*Your task:* Output, word for word, the lines of this listing that fall between the line with "<strong>Download a free" and the line with "<strong>Shift towards an", counting both of those lines, and no others.

==== Given records ====

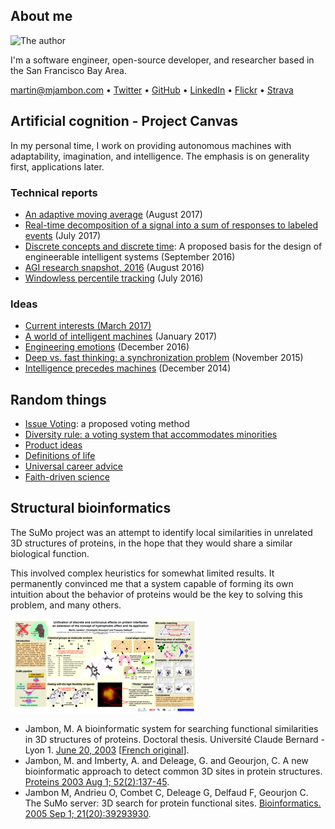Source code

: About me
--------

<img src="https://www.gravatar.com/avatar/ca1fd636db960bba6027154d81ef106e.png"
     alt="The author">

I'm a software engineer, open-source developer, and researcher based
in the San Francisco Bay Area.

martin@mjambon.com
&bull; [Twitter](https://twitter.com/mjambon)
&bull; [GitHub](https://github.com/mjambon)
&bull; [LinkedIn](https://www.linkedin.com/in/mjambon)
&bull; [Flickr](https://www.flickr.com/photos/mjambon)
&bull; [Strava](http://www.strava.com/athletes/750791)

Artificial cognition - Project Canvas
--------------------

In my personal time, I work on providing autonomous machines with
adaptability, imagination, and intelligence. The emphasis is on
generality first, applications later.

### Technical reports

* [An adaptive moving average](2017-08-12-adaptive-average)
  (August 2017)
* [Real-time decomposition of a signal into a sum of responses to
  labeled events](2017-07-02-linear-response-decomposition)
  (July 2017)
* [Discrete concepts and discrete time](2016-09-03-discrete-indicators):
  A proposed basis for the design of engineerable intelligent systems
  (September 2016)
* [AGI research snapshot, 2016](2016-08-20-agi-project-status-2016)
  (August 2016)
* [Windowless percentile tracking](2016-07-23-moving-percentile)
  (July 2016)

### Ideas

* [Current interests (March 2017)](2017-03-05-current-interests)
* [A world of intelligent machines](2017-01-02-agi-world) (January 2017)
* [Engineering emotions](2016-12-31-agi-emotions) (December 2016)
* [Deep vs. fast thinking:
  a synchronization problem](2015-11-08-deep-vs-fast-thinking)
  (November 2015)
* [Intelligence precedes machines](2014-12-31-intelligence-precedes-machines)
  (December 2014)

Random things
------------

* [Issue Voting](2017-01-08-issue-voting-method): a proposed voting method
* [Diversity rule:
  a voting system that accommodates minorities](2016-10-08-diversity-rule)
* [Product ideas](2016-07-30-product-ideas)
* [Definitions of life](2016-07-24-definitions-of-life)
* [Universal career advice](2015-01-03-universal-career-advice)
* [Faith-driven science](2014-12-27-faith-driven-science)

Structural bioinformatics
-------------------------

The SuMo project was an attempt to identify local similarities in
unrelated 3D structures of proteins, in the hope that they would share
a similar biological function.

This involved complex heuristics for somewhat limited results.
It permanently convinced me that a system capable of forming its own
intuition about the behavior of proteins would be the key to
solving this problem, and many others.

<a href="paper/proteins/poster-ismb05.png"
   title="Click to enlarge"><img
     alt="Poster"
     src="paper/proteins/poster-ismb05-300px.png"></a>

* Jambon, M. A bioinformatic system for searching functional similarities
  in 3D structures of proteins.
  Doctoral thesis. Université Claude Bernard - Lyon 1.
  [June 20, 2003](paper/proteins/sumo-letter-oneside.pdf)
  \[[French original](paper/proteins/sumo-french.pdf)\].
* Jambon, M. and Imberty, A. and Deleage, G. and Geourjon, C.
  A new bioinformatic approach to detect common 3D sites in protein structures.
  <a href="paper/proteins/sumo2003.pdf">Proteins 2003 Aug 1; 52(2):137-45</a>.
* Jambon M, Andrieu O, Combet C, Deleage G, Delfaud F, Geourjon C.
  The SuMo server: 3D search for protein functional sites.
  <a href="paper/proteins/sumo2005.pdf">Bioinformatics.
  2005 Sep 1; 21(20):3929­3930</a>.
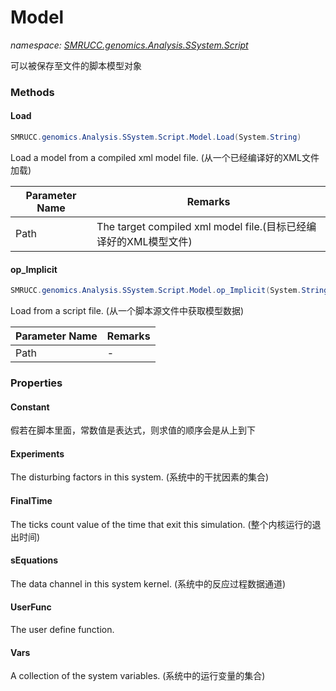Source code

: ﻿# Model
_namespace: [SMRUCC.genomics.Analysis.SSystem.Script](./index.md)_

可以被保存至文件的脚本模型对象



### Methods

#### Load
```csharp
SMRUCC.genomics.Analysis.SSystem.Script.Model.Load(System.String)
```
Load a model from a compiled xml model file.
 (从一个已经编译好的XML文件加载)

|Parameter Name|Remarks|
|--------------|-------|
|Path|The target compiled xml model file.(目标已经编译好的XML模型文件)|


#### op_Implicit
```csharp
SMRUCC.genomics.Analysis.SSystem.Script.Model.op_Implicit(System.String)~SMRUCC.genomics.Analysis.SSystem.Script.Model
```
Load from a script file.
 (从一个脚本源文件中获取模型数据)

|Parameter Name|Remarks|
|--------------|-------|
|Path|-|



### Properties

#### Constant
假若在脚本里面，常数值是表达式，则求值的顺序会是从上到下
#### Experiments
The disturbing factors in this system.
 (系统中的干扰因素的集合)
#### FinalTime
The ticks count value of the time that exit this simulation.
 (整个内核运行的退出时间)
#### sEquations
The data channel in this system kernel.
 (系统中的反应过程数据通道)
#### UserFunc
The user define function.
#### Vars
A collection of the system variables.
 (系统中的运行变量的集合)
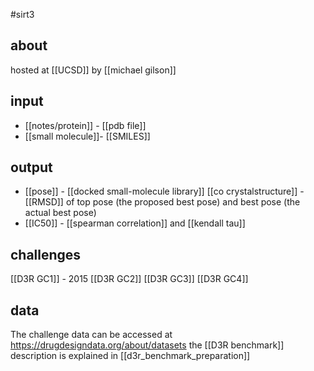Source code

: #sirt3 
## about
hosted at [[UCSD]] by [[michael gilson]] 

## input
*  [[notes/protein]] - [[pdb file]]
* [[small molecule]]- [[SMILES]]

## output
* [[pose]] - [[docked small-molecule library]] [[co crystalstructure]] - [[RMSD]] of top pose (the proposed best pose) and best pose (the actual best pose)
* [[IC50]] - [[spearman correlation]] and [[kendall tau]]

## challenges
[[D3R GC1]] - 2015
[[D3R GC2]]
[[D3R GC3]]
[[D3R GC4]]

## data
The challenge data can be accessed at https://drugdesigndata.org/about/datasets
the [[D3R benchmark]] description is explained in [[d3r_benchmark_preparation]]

====
==== Given records ====

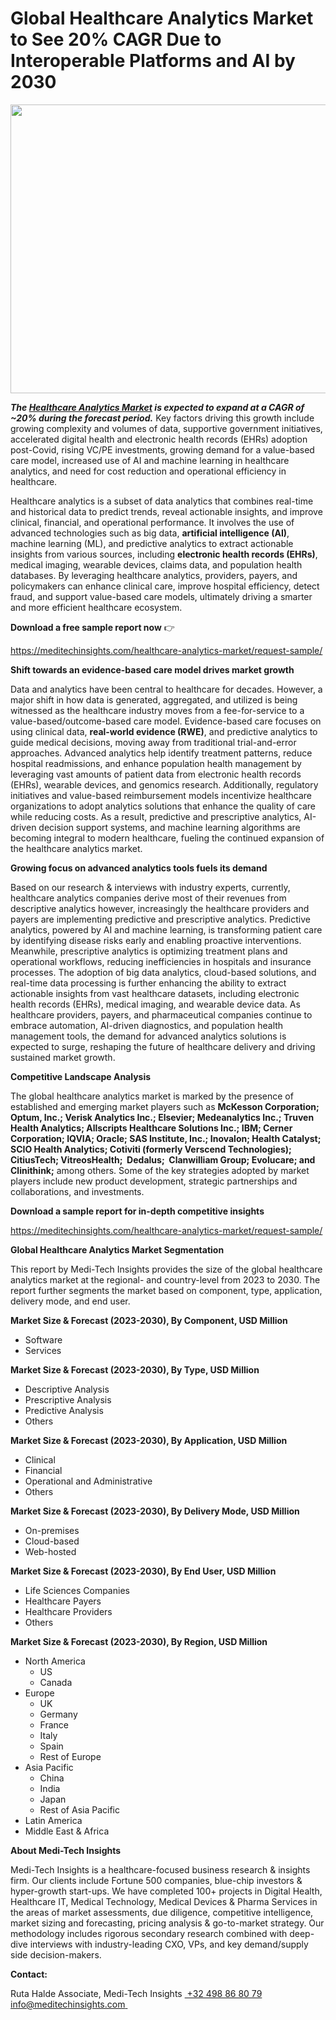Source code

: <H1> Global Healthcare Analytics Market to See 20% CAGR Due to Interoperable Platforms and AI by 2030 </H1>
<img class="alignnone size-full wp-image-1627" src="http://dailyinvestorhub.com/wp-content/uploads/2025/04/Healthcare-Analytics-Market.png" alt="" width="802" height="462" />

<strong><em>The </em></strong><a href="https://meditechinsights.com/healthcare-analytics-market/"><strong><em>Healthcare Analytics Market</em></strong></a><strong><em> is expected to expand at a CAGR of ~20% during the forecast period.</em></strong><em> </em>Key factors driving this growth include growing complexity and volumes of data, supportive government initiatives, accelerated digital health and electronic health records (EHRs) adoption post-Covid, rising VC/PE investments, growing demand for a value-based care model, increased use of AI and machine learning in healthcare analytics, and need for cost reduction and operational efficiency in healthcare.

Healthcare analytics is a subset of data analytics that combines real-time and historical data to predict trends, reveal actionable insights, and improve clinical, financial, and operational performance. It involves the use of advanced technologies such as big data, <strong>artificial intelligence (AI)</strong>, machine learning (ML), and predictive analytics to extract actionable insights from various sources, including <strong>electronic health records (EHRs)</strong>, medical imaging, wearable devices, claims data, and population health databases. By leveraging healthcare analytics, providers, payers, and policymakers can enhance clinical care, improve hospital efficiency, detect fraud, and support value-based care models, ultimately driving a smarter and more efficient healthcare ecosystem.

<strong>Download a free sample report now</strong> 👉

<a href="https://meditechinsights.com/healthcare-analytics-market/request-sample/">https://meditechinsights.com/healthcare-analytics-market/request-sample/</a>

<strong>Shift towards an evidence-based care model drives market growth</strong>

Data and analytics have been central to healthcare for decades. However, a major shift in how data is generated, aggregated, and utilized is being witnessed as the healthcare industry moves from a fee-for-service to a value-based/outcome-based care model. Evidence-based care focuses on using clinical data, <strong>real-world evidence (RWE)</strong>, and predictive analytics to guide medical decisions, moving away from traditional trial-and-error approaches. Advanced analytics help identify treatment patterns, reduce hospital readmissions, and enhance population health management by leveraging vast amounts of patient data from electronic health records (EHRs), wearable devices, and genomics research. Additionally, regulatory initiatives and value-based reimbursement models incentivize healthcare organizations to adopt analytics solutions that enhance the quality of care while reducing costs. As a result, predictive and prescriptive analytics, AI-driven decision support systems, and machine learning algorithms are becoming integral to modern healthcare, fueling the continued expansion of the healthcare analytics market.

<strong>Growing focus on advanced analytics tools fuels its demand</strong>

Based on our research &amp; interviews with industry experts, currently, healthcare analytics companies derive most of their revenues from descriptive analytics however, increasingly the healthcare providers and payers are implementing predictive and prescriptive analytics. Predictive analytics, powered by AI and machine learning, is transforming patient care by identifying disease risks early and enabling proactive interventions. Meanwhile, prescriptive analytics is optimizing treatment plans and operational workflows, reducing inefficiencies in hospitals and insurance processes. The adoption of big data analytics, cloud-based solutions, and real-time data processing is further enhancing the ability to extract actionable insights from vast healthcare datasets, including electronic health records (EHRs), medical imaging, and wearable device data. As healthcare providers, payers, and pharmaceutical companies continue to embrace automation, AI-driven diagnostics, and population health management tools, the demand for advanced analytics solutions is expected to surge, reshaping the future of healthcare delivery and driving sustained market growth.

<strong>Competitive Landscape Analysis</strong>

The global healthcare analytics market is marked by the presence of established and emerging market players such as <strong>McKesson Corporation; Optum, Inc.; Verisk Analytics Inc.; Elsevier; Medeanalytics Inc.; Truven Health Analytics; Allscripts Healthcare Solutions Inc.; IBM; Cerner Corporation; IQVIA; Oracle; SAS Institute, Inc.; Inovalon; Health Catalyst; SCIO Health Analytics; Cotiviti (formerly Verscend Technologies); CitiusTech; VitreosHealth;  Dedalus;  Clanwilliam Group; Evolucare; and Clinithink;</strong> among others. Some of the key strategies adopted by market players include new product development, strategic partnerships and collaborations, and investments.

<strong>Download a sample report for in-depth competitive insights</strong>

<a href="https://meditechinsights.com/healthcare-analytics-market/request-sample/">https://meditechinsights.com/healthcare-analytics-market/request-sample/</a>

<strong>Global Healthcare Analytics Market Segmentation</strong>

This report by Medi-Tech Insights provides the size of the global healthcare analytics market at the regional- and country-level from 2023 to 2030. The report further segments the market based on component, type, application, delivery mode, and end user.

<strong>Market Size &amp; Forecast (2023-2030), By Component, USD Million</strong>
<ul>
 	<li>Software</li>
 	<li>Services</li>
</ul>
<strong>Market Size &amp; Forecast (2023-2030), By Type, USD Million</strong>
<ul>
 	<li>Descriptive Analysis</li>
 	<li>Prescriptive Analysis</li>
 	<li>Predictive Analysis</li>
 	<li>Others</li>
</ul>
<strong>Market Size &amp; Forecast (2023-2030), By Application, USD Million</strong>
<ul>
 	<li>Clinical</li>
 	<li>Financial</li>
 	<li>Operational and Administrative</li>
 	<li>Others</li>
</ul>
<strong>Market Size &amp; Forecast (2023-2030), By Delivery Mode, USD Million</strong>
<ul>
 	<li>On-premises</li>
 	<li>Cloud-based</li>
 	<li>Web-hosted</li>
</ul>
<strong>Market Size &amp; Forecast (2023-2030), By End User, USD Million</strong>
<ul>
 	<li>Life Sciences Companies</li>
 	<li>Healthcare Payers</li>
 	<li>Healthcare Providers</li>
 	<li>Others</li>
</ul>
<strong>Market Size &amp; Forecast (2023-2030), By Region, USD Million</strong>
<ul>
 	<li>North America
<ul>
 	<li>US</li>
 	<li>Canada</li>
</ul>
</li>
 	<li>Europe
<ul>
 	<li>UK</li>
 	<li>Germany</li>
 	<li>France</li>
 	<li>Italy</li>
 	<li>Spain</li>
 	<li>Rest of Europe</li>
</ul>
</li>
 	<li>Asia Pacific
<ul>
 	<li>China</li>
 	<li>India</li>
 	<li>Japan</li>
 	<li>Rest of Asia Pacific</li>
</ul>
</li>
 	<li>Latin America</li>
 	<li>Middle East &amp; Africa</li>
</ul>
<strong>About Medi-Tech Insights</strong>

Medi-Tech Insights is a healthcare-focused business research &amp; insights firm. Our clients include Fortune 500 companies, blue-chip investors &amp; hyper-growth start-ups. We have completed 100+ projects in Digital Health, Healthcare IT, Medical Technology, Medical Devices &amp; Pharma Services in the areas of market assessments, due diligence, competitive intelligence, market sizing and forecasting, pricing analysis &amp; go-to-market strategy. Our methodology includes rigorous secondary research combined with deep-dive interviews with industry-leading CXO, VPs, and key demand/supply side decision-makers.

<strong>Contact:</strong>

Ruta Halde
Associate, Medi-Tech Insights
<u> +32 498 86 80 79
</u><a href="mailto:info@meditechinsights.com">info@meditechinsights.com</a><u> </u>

====

*Exercise response:*
<strong>Download a free sample report now</strong> 👉

<a href="https://meditechinsights.com/healthcare-analytics-market/request-sample/">https://meditechinsights.com/healthcare-analytics-market/request-sample/</a>

<strong>Shift towards an evidence-based care model drives market growth</strong>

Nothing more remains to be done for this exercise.